Tuesday, February 24, 2009

Uber-Shaders: Evolution or Optimization

Let's just imagine that you have an uber-shader, and an uber-interface for it.  The uber-shader can do about 100 cool shading tricks, and is set with a struct like this:
struct shader {
 int tex_mode;
 int tex_ref;
 int want_shadows;
 int want_emissive_tex;
 int lit_ref;
A single function "setup" takes a shader struct and sets all of the OpenGL parameters to make it happen.  This function knows what the GLSL code looks like and does the right thing.

This design has been a win for us with X-Plane because:
  • The encapsulated setup function can deal with hw-specific issues.  For example, if you can approximate the shader state request using the fixed-function pipeline on old hardware, this gets hidden in "setup" and client code doesn't care.
  • Since you have access to all state at the same time, you can do things like pick from a set of customized shaders based on state combinations.  (In other words, you can create a large number of highly optimized shaders for specific cases.)

What do you do if you need to change one parameter of the shader?  The naive answer is:
In other words, you tear down OpenGL state, change the request, then build it up again.

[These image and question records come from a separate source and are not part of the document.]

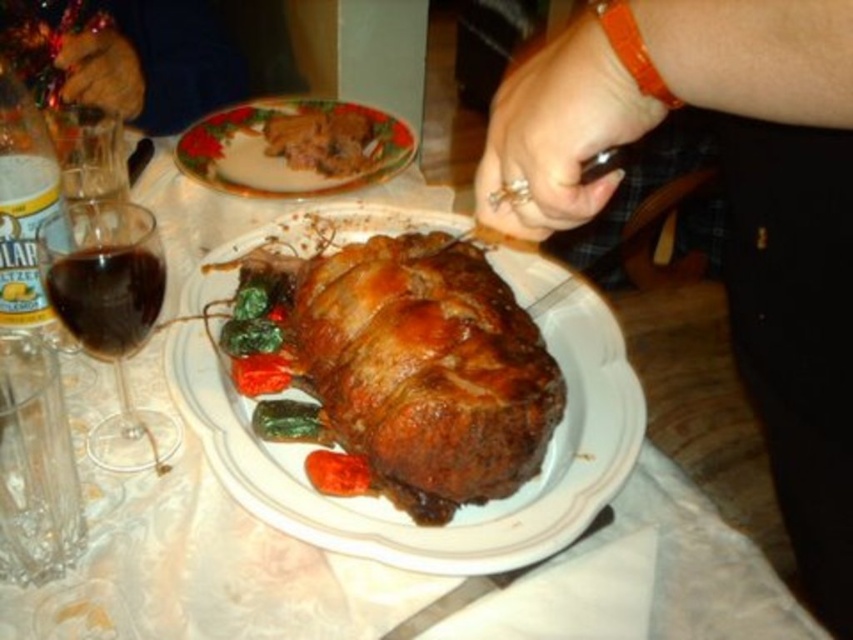
Who is more distant from viewer, [424,477] or [74,310]?

The point [74,310] is behind.

Does golden brown roasted meat at center have a larger size compared to transparent glass at left?

Yes.

The image size is (853, 640). Find the location of `golden brown roasted meat at center`. golden brown roasted meat at center is located at coordinates (425, 369).

Where is `golden brown roasted meat at center`? The height and width of the screenshot is (640, 853). golden brown roasted meat at center is located at coordinates (425, 369).

Which of these two, golden brown ceramic roast at center or dark red liquid at left, stands taller?

Standing taller between the two is golden brown ceramic roast at center.

Is golden brown ceramic roast at center positioned at the back of dark red liquid at left?

No.

Which is behind, point (207, 282) or point (132, 339)?

The point (207, 282) is behind.

This screenshot has width=853, height=640. In order to click on golden brown ceramic roast at center in this screenshot , I will do `click(383, 499)`.

Does green leafy vegetable at center come in front of green glossy vegetable at center?

No, green leafy vegetable at center is behind green glossy vegetable at center.

Can you confirm if green leafy vegetable at center is taller than green glossy vegetable at center?

Yes.

Identify the location of green leafy vegetable at center. This screenshot has width=853, height=640. (289, 422).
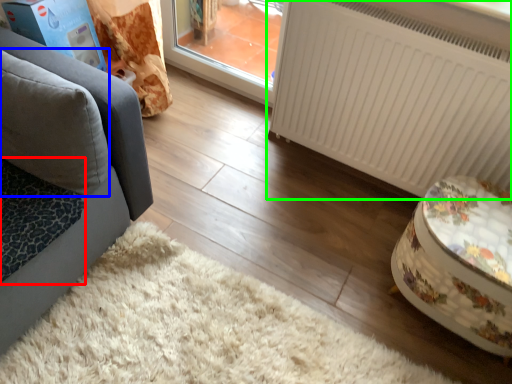
Question: Estimate the real-world distances between objects in this image. Which object is closer to cat bed (highlighted by a red box), pillow (highlighted by a blue box) or radiator (highlighted by a green box)?

Choices:
 (A) pillow
 (B) radiator

Answer: (A)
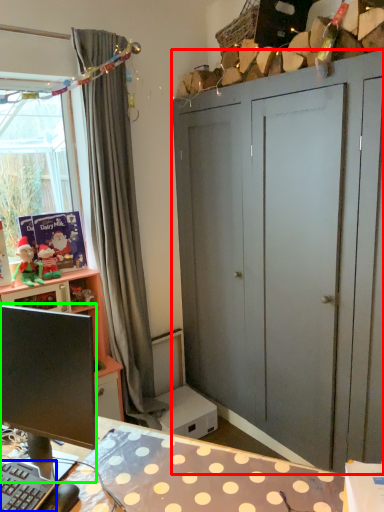
Question: Based on their relative distances, which object is nearer to dresser (highlighted by a red box)? Choose from computer keyboard (highlighted by a blue box) and computer monitor (highlighted by a green box).

Choices:
 (A) computer keyboard
 (B) computer monitor

Answer: (B)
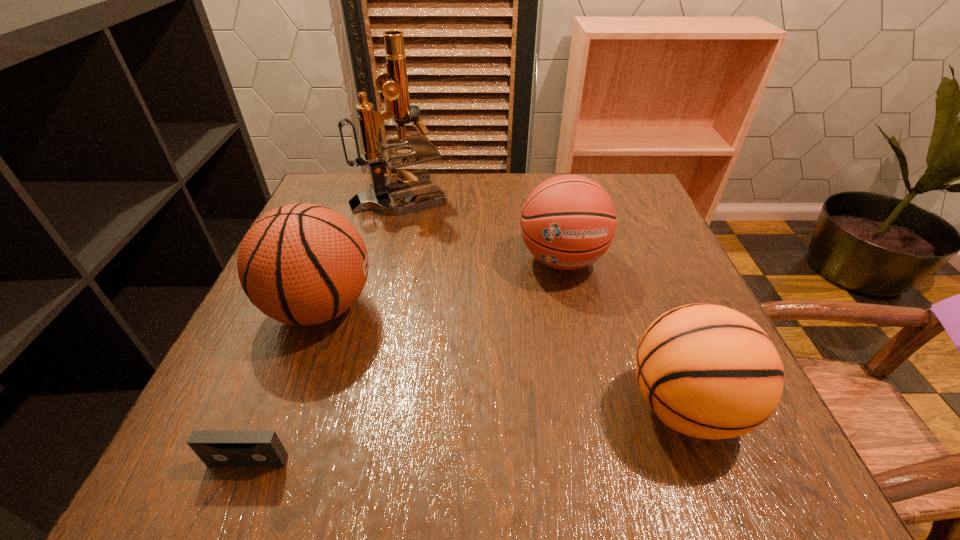
Point out which basketball is positioned as the second nearest to the nearest basketball. Please provide its 2D coordinates. Your answer should be formatted as a tuple, i.e. [(x, y)], where the tuple contains the x and y coordinates of a point satisfying the conditions above.

[(304, 264)]

I want to click on basketball that can be found as the second closest to the leftmost basketball, so click(x=708, y=371).

This screenshot has width=960, height=540. Find the location of `free spot that satisfies the following two spatial constraints: 1. on the side where the inflation valve is located; 2. on the left side of the leftmost basketball`. free spot that satisfies the following two spatial constraints: 1. on the side where the inflation valve is located; 2. on the left side of the leftmost basketball is located at coordinates (283, 406).

The height and width of the screenshot is (540, 960). What are the coordinates of `vacant space that satisfies the following two spatial constraints: 1. on the side where the inflation valve is located; 2. on the right side of the nearest basketball` in the screenshot? It's located at (283, 406).

Locate an element on the screen. The width and height of the screenshot is (960, 540). free spot that satisfies the following two spatial constraints: 1. on the back side of the nearest basketball; 2. at the eyepiece of the tallest object is located at coordinates (603, 194).

Identify the location of free space that satisfies the following two spatial constraints: 1. at the eyepiece of the farthest object; 2. on the front-facing side of the shortest object. This screenshot has width=960, height=540. (332, 461).

The height and width of the screenshot is (540, 960). I want to click on vacant point that satisfies the following two spatial constraints: 1. on the side where the inflation valve is located; 2. on the right side of the leftmost basketball, so click(x=283, y=406).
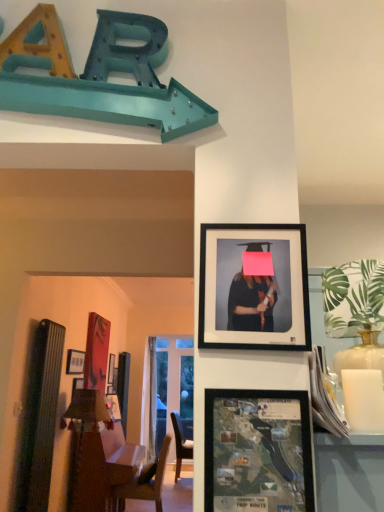
Question: Is wooden bulletin board at left positioned before matte black picture frame at upper left, acting as the third picture frame starting from the right?

Choices:
 (A) no
 (B) yes

Answer: (B)

Question: From a real-world perspective, is wooden bulletin board at left located higher than matte black picture frame at upper left, which appears as the first picture frame when viewed from the back?

Choices:
 (A) yes
 (B) no

Answer: (B)

Question: Does wooden bulletin board at left contain matte black picture frame at upper left, acting as the third picture frame starting from the right?

Choices:
 (A) no
 (B) yes

Answer: (A)

Question: Is wooden bulletin board at left not inside matte black picture frame at upper left, marked as the third picture frame in a top-to-bottom arrangement?

Choices:
 (A) no
 (B) yes

Answer: (B)

Question: Can you confirm if wooden bulletin board at left is smaller than matte black picture frame at upper left, marked as the 1th picture frame in a left-to-right arrangement?

Choices:
 (A) yes
 (B) no

Answer: (B)

Question: Is wooden bulletin board at left at the right side of matte black picture frame at upper left, the third picture frame viewed from the front?

Choices:
 (A) no
 (B) yes

Answer: (B)

Question: Does matte black frame at upper center, positioned as the 1th picture frame in right-to-left order, appear on the left side of wooden bulletin board at left?

Choices:
 (A) no
 (B) yes

Answer: (A)

Question: Is matte black frame at upper center, the 2th picture frame from the back, taller than wooden bulletin board at left?

Choices:
 (A) no
 (B) yes

Answer: (A)

Question: From the image's perspective, is matte black frame at upper center, which is the third picture frame from bottom to top, under wooden bulletin board at left?

Choices:
 (A) no
 (B) yes

Answer: (A)

Question: Is matte black frame at upper center, which is the third picture frame from bottom to top, oriented towards wooden bulletin board at left?

Choices:
 (A) no
 (B) yes

Answer: (A)

Question: Is matte black frame at upper center, positioned as the first picture frame in top-to-bottom order, not within wooden bulletin board at left?

Choices:
 (A) yes
 (B) no

Answer: (A)

Question: Considering the relative positions of matte black frame at upper center, the 2th picture frame from the back, and wooden bulletin board at left in the image provided, is matte black frame at upper center, the 2th picture frame from the back, to the right of wooden bulletin board at left from the viewer's perspective?

Choices:
 (A) yes
 (B) no

Answer: (A)

Question: Is matte black picture frame at upper left, the third picture frame viewed from the front, next to wooden bulletin board at left and touching it?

Well, that seems inefficient, doesn't it?  What if there is a fast path?  (For example, if all you are changing is polygon offset, all you really need to do is call glPolygonOffset.

One extension to the uber-shader interface is a series of 'evolution' APIs that change a single parameter, e.g.
Naively this is equivalent to the reset/change/setup code above, but the implementation might do something clever, like only rebind the texture unit but leave the shader object alone.

Is this a win?  It seems reasonable to hope so.  For example, if the state being changed is effectively a uniform passed to the GPU (or GPU state not related to shading), we might be a lot closer to minimal state change.


What happens when your shader gets really big and complex?  One problem is that the logic in client code that sets up the shader gets big and complex.  For example: if the source texture has no alpha channel and there is no overlay texture, you can disable alpha blending.  Disabling alpha blending might be a huge performance win - maybe your app is bottlenecked on raster ops.  But having this logic everywhere in the client code isn't good - it means that you're not sure that you have ideal optimization at every shader point.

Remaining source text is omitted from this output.